Fällt die Antwort auf Frage 2 und 3 zweimal positiv aus, spricht viel für die Schenkung. Bei einem Nein zu Frage 4 oder 5 sollte man sehr sorgfältig abwägen.
Regionale Einordnung
Ob die Freibeträge überhaupt überschritten werden, entscheidet der Standort. Ein Einfamilienhaus im Stadtgebiet Heilbronn oder in Neckarsulm liegt heute häufig oberhalb des Kinderfreibetrags von 400.000 Euro – ein vergleichbares Objekt in einer kleineren Gemeinde des Main-Tauber-Kreises in aller Regel darunter.
Für Familien in den gefragten Lagen lohnt die Planung daher deutlich mehr, und sie lohnt früher. Für Eigentümer im ländlicheren Raum steht dagegen oft nicht die Steuer im Vordergrund, sondern die Frage, wer den Hof oder das Haus überhaupt übernehmen will und kann.
Der erste Schritt ist in beiden Fällen derselbe: eine belastbare Wertermittlung. Sie erhalten sie kostenlos über unsere Immobilienbewertung. Zur steuerlichen Seite des Erbfalls siehe Immobilie erben und Steuern, zu den Ansprüchen übergangener Angehöriger Pflichtteil bei Immobilien berechnen.
Die Kurzfassung
Erbschaft- und Schenkungsteuer arbeiten mit denselben Freibeträgen. Der Unterschied liegt allein in der Wiederholbarkeit: Nach zehn Jahren steht der Freibetrag erneut zur Verfügung, ein Erbfall dagegen tritt einmal ein.
Damit ist der Vorteil der Schenkung eine Funktion der Zeit. Wer mit sechzig beginnt, kann staffeln; wer mit über achtzig beginnt, hätte ebenso gut vererben können. Liegt der Wert unterhalb der Freibeträge, spricht ohnehin wenig für eine frühe Übertragung.
Entscheidender als die Steuer ist meist die Endgültigkeit: Wer überträgt, gibt Eigentum und Handlungsspielraum ab.

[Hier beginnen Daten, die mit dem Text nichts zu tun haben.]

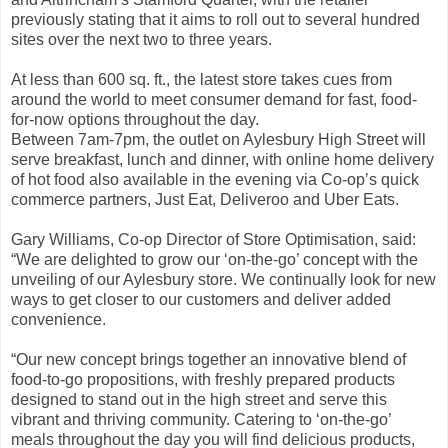
previously stating that it aims to roll out to several hundred
sites over the next two to three years.
At less than 600 sq. ft., the latest store takes cues from
around the world to meet consumer demand for fast, food-
for-now options throughout the day.
Between 7am-7pm, the outlet on Aylesbury High Street will
serve breakfast, lunch and dinner, with online home delivery
of hot food also available in the evening via Co-op’s quick
commerce partners, Just Eat, Deliveroo and Uber Eats.
Gary Williams, Co-op Director of Store Optimisation, said:
“We are delighted to grow our ‘on-the-go’ concept with the
unveiling of our Aylesbury store. We continually look for new
ways to get closer to our customers and deliver added
convenience.
“Our new concept brings together an innovative blend of
food-to-go propositions, with freshly prepared products
designed to stand out in the high street and serve this
vibrant and thriving community. Catering to ‘on-the-go’
meals throughout the day you will find delicious products,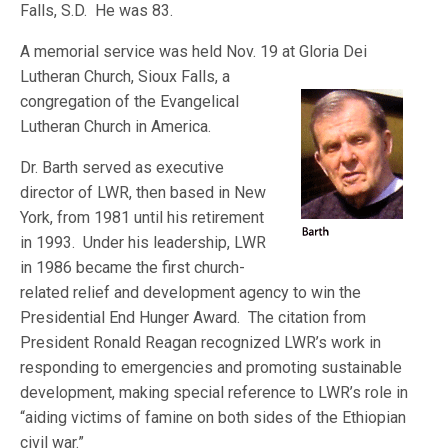
Falls, S.D. He was 83.
A memorial service was held Nov. 19 at Gloria Dei
Lutheran Church, Sioux F
alls, a
congregation of the Evangelical
Lutheran Church in America.
Dr. Barth served as executive
director of LWR, then based in New
York, from 1981 until his retirement
in 1993. Under his leadership, LWR
in 1986 became the first church-
related relief and development agency to win the
Presidential End Hunger Award. The citation from
President Ronald Reagan recognized LWR’s work in
responding to emergencies and promoting sustainable
development, making special reference to LWR’s role in
“aiding victims of famine on both sides of the Ethiopian
civil war.”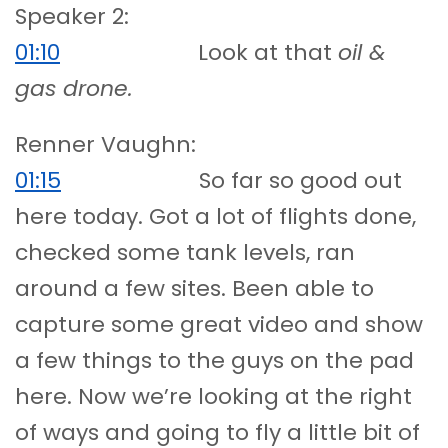
Speaker 2:
01:10
Look at that
oil &
gas drone.
Renner Vaughn:
01:15
So far so good out
here today. Got a lot of flights done,
checked some tank levels, ran
around a few sites. Been able to
capture some great video and show
a few things to the guys on the pad
here. Now we’re looking at the right
of ways and going to fly a little bit of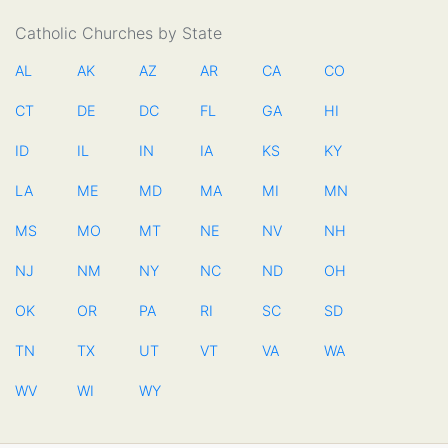
Catholic Churches by State
AL
AK
AZ
AR
CA
CO
CT
DE
DC
FL
GA
HI
ID
IL
IN
IA
KS
KY
LA
ME
MD
MA
MI
MN
MS
MO
MT
NE
NV
NH
NJ
NM
NY
NC
ND
OH
OK
OR
PA
RI
SC
SD
TN
TX
UT
VT
VA
WA
WV
WI
WY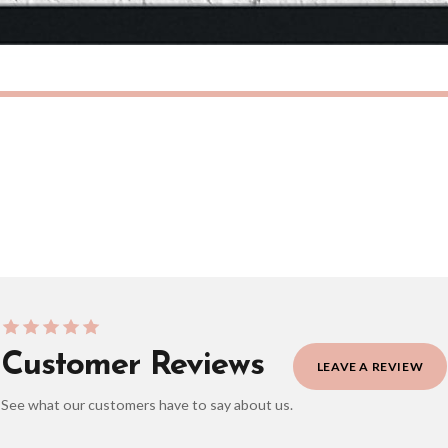
eckout to get it faster; your order will be shipped the following day (excl. weekend
IAN
SCANDINAVIAN
Scandinavian Bunny Children's Nursery Room Wall Decor Print
£7.50
ERY OVER £10
FREE DELIVERY OVER £10
ivery is 3 to 7 working days to most destinations; some remote destinations can take 
Customer Reviews
LEAVE A REVIEW
See what our customers have to say about us.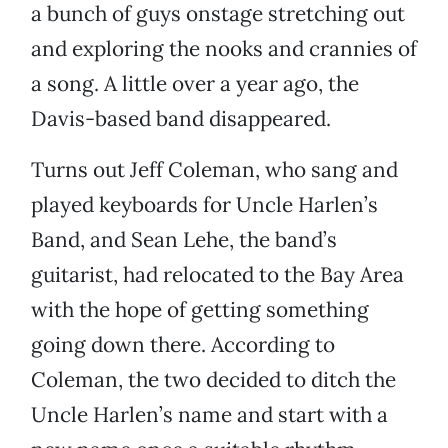
a bunch of guys onstage stretching out
and exploring the nooks and crannies of
a song. A little over a year ago, the
Davis-based band disappeared.
Turns out Jeff Coleman, who sang and
played keyboards for Uncle Harlen’s
Band, and Sean Lehe, the band’s
guitarist, had relocated to the Bay Area
with the hope of getting something
going down there. According to
Coleman, the two decided to ditch the
Uncle Harlen’s name and start with a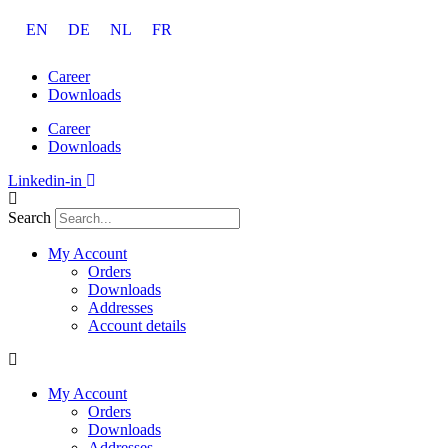
Skip
EN
DE
NL
FR
to
content
Career
Downloads
Career
Downloads
Linkedin-in
Search
My Account
Orders
Downloads
Addresses
Account details
My Account
Orders
Downloads
Addresses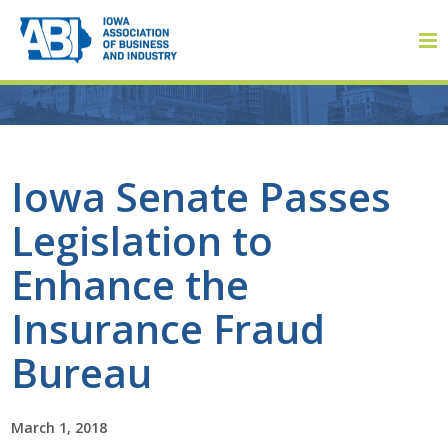
Member Login
Iowa Senate Passes
Legislation to
About
Enhance the
About ABI
Insurance Fraud
History
Bureau
Board of Directors
March 1, 2018
Staff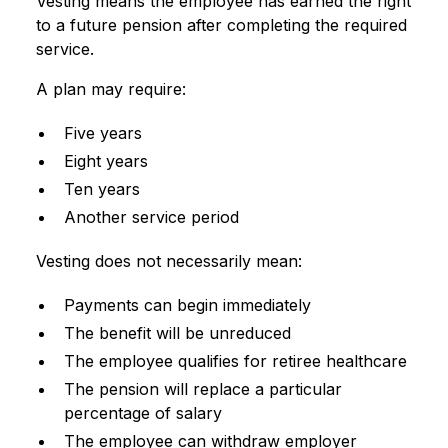
Vesting means the employee has earned the right
to a future pension after completing the required
service.
A plan may require:
Five years
Eight years
Ten years
Another service period
Vesting does not necessarily mean:
Payments can begin immediately
The benefit will be unreduced
The employee qualifies for retiree healthcare
The pension will replace a particular
percentage of salary
The employee can withdraw employer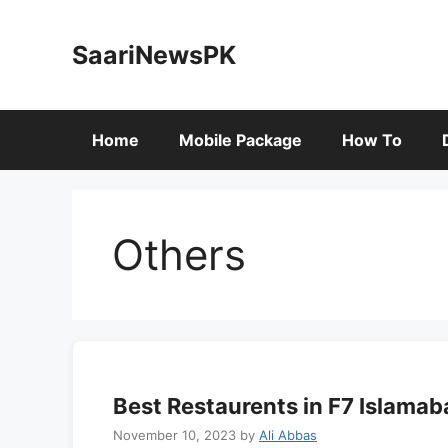
Skip
to
SaariNewsPK
content
Home
Mobile Package
How To
Others
Best Restaurents in F7 Islamab
November 10, 2023
by
Ali Abbas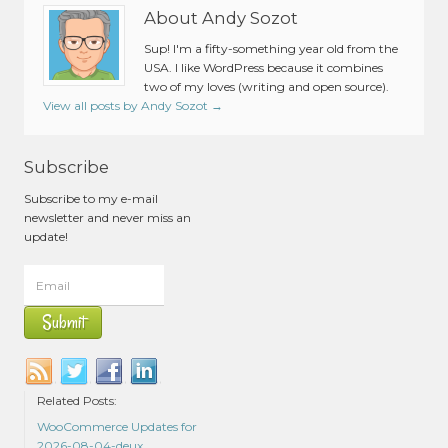
About Andy Sozot
Sup! I'm a fifty-something year old from the
USA. I like WordPress because it combines
two of my loves (writing and open source).
View all posts by Andy Sozot
→
Subscribe
Subscribe to my e-mail
newsletter and never miss an
update!
Related Posts:
WooCommerce Updates for
2026-08-04-deux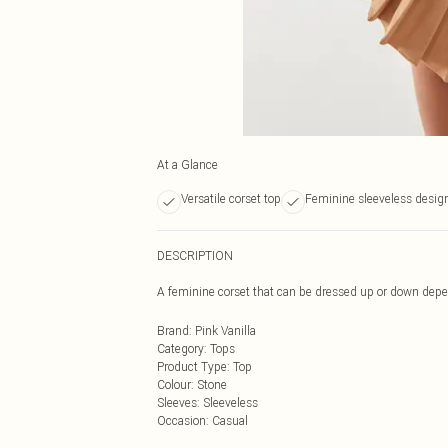
At a Glance
Versatile corset top
Feminine sleeveless desig
DESCRIPTION
A feminine corset that can be dressed up or down dep
Brand
:
Pink Vanilla
Category
:
Tops
Product Type
:
Top
Colour
:
Stone
Sleeves
:
Sleeveless
Occasion
:
Casual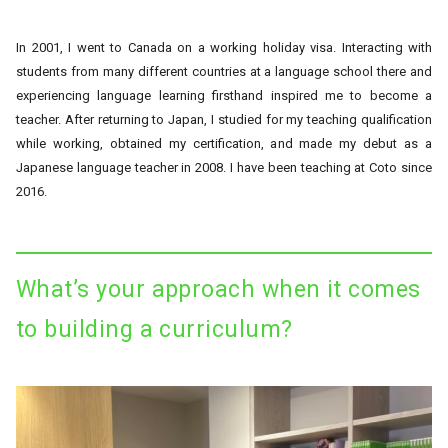
In 2001, I went to Canada on a working holiday visa. Interacting with
students from many different countries at a language school there and
experiencing language learning firsthand inspired me to become a
teacher. After returning to Japan, I studied for my teaching qualification
while working, obtained my certification, and made my debut as a
Japanese language teacher in 2008. I have been teaching at Coto since
2016.
What’s your approach when it comes
to building a curriculum?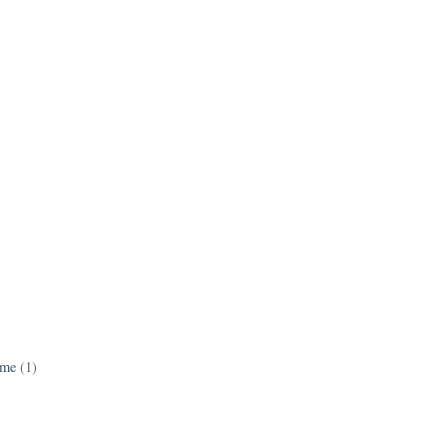
ame
(1)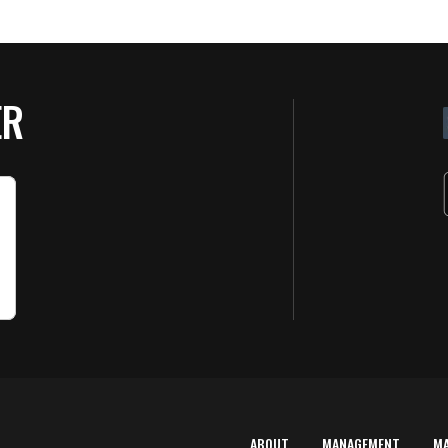
ER
ABOUT
MANAGEMENT
M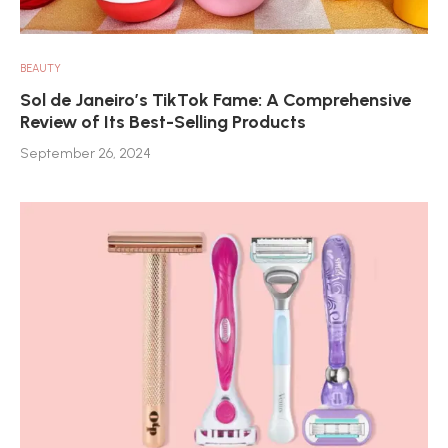
BEAUTY
Sol de Janeiro’s TikTok Fame: A Comprehensive
Review of Its Best-Selling Products
September 26, 2024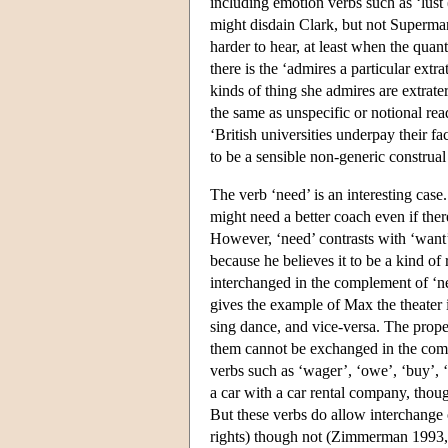
including emotion verbs such as ‘lust
might disdain Clark, but not Superma
harder to hear, at least when the quant
there is the ‘admires a particular extra
kinds of thing she admires are extrater
the same as unspecific or notional rea
‘British universities underpay their 
to be a sensible non-generic construal 
The verb ‘need’ is an interesting case
might need a better coach even if ther
However, ‘need’ contrasts with ‘want’
because he believes it to be a kind of
interchanged in the complement of ‘n
gives the example of Max the theater
sing dance, and vice-versa. The prop
them cannot be exchanged in the comple
verbs such as ‘wager’, ‘owe’, ‘buy’, ‘
a car with a car rental company, though
But these verbs do allow interchange o
rights) though not (Zimmerman 1993,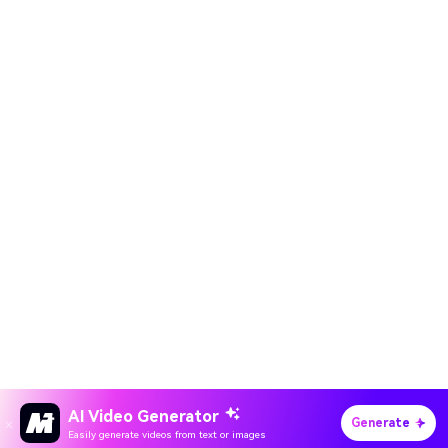
AI Video Generator
Generate
Easily generate videos from text or images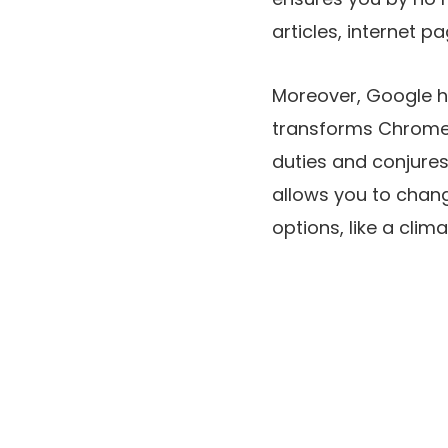
articles, internet 
Moreover, Google h
transforms Chrome’s
duties and conjures
allows you to chan
options, like a clim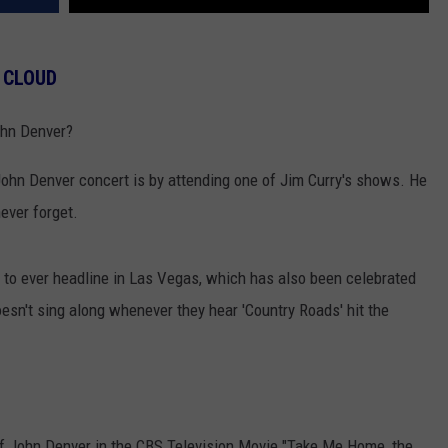
 CLOUD
ohn Denver?
 John Denver concert is by attending one of Jim Curry's shows. He
never forget.
w to ever headline in Las Vegas, which has also been celebrated
oesn't sing along whenever they hear 'Country Roads' hit the
of John Denver in the CBS Television Movie "Take Me Home, the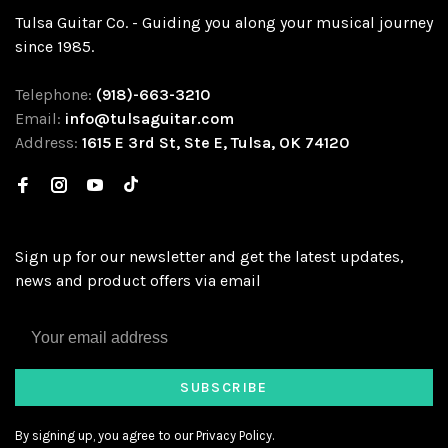
Tulsa Guitar Co. - Guiding you along your musical journey
since 1985.
Telephone:
(918)-663-3210
Email:
info@tulsaguitar.com
Address:
1615 E 3rd St, Ste E, Tulsa, OK 74120
Sign up for our newsletter and get the latest updates,
news and product offers via email
SUBSCRIBE
By signing up, you agree to our Privacy Policy.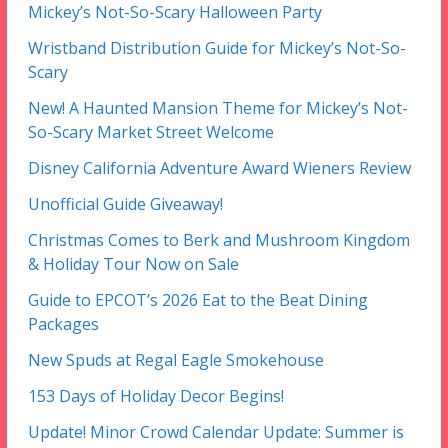
Mickey’s Not-So-Scary Halloween Party
Wristband Distribution Guide for Mickey’s Not-So-
Scary
New! A Haunted Mansion Theme for Mickey’s Not-
So-Scary Market Street Welcome
Disney California Adventure Award Wieners Review
Unofficial Guide Giveaway!
Christmas Comes to Berk and Mushroom Kingdom
& Holiday Tour Now on Sale
Guide to EPCOT’s 2026 Eat to the Beat Dining
Packages
New Spuds at Regal Eagle Smokehouse
153 Days of Holiday Decor Begins!
Update! Minor Crowd Calendar Update: Summer is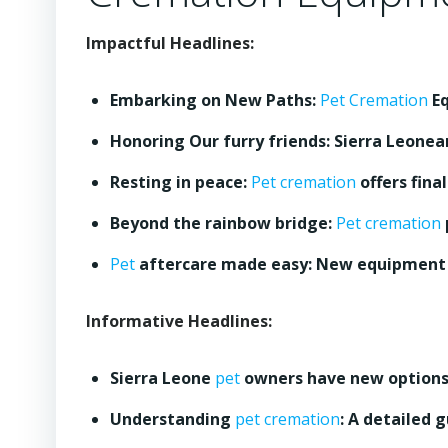
Impactful Headlines:
Embarking on New Paths:
Pet Cremation
Eq
Honoring Our furry friends: Sierra Leonea
Resting in peace:
Pet cremation
offers fina
Beyond the rainbow bridge:
Pet cremation
Pet
aftercare made easy: New equipment 
Informative Headlines:
Sierra Leone
pet
owners have new options:
Understanding
pet cremation
: A detailed 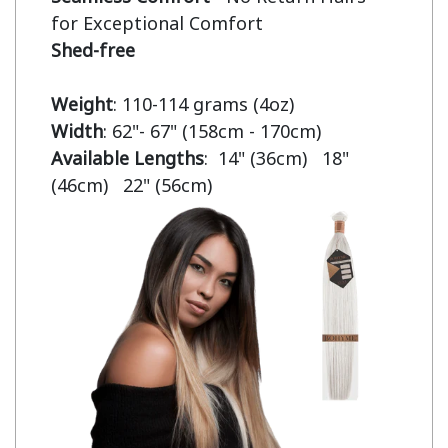
Shed-free
Weight
Width
Available Lengths
:  14" (36cm)   18" 
(46cm)   22" (56cm)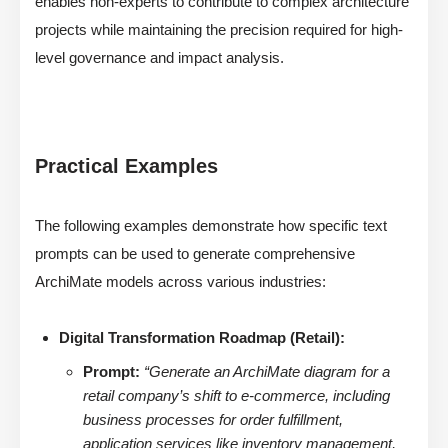
enables non-experts to contribute to complex architecture
projects while maintaining the precision required for high-
level governance and impact analysis.
Practical Examples
The following examples demonstrate how specific text
prompts can be used to generate comprehensive
ArchiMate models across various industries:
Digital Transformation Roadmap (Retail):
Prompt:
“Generate an ArchiMate diagram for a
retail company’s shift to e-commerce, including
business processes for order fulfillment,
application services like inventory management,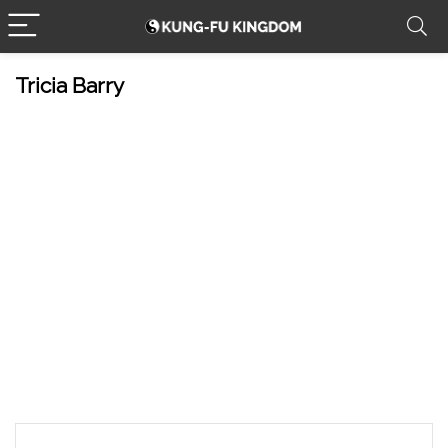
Tricia Barry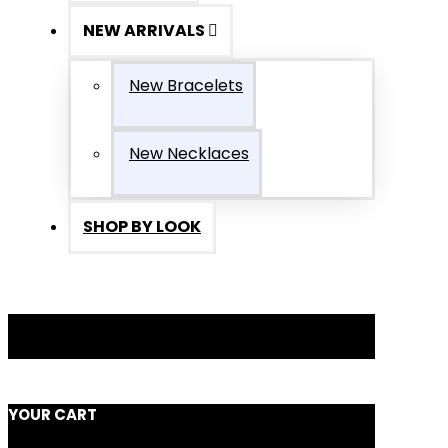
NEW ARRIVALS
New Bracelets
New Necklaces
SHOP BY LOOK
YOUR CART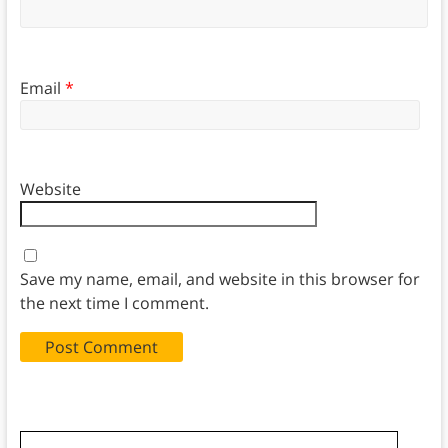
Email
*
Website
Save my name, email, and website in this browser for
the next time I comment.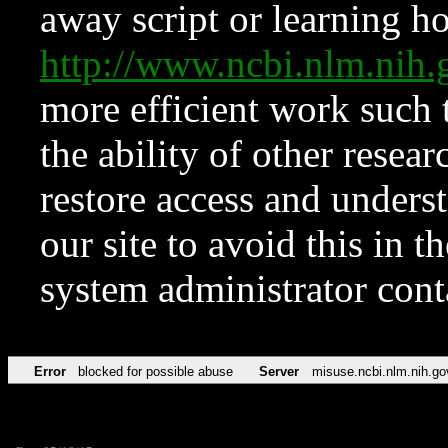
away script or learning how
http://www.ncbi.nlm.ni
more efficient work such 
the ability of other resear
restore access and underst
our site to avoid this in t
system administrator con
Error
blocked for possible abuse
Server
misuse.ncbi.nlm.nih.go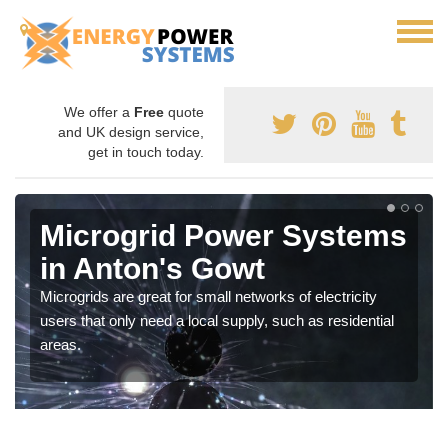
We offer a
Free
quote
and UK design service,
get in touch today.
Microgrid Power Systems
in Anton's Gowt
Microgrids are great for small networks of electricity
users that only need a local supply, such as residential
areas.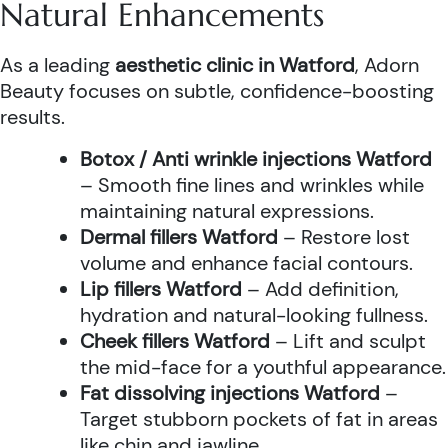
Natural Enhancements
As a leading
aesthetic clinic in Watford
, Adorn
Beauty focuses on subtle, confidence-boosting
results.
Botox / Anti wrinkle injections Watford
– Smooth fine lines and wrinkles while
maintaining natural expressions.
Dermal fillers Watford
– Restore lost
volume and enhance facial contours.
Lip fillers Watford
– Add definition,
hydration and natural-looking fullness.
Cheek fillers Watford
– Lift and sculpt
the mid-face for a youthful appearance.
Fat dissolving injections Watford
–
Target stubborn pockets of fat in areas
like chin and jawline.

Diese Frage sollte vor der steuerlichen Optimierung beantwortet sein, nicht danach.
Wer beides gegeneinander abwägt, sollte die Reihenfolge einhalten: erst den Wert kennen, dann die Familie einbeziehen, dann steuerlich optimieren. Umgekehrt entstehen Konstruktionen, die auf dem Papier sparen und in der Familie Schaden anrichten.
Dieser Beitrag gibt einen allgemeinen Überblick und ersetzt ausdrücklich keine Rechts- oder Steuerberatung im Einzelfall. Wir sind Immobilienmakler, keine Steuerberater. Rechtsstand: August 2026.